Work order | The required answer is each line in the entries below where "structures" occurs.

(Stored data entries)
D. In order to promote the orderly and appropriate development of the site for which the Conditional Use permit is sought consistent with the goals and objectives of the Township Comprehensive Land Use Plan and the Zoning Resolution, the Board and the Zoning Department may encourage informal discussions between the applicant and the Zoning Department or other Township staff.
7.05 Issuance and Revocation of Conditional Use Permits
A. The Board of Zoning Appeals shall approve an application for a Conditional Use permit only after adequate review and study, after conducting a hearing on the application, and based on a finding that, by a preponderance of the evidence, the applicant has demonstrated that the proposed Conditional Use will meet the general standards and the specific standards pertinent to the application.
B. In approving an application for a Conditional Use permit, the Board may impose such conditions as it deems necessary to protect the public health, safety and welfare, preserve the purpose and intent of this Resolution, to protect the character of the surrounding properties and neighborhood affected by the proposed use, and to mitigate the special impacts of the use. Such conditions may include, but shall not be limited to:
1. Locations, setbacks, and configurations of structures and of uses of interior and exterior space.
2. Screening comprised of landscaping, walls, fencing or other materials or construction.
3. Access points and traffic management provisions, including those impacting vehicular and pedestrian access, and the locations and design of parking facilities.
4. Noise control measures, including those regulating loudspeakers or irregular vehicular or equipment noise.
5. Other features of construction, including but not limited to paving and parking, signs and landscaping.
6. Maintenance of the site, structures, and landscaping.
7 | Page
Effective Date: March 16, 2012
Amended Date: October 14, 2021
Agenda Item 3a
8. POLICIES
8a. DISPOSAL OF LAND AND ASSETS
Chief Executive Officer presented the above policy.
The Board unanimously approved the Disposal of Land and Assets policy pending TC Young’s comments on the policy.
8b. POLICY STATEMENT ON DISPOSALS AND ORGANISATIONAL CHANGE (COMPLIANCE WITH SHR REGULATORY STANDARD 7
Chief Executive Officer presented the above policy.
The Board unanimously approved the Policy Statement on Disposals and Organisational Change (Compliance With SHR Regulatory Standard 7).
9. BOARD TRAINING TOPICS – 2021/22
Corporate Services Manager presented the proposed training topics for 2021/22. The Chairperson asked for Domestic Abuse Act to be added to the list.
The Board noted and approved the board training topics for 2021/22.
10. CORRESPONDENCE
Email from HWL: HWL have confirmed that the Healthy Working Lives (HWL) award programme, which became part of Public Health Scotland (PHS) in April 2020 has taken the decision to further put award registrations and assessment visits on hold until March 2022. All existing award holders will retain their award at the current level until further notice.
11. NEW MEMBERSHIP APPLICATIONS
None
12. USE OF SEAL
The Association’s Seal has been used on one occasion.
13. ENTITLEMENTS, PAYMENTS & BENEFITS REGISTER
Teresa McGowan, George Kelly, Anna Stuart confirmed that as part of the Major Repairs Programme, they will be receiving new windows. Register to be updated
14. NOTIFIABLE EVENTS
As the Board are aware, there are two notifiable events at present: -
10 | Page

Output below |
1. Locations, setbacks, and configurations of structures and of uses of interior and exterior space.
6. Maintenance of the site, structures, and landscaping.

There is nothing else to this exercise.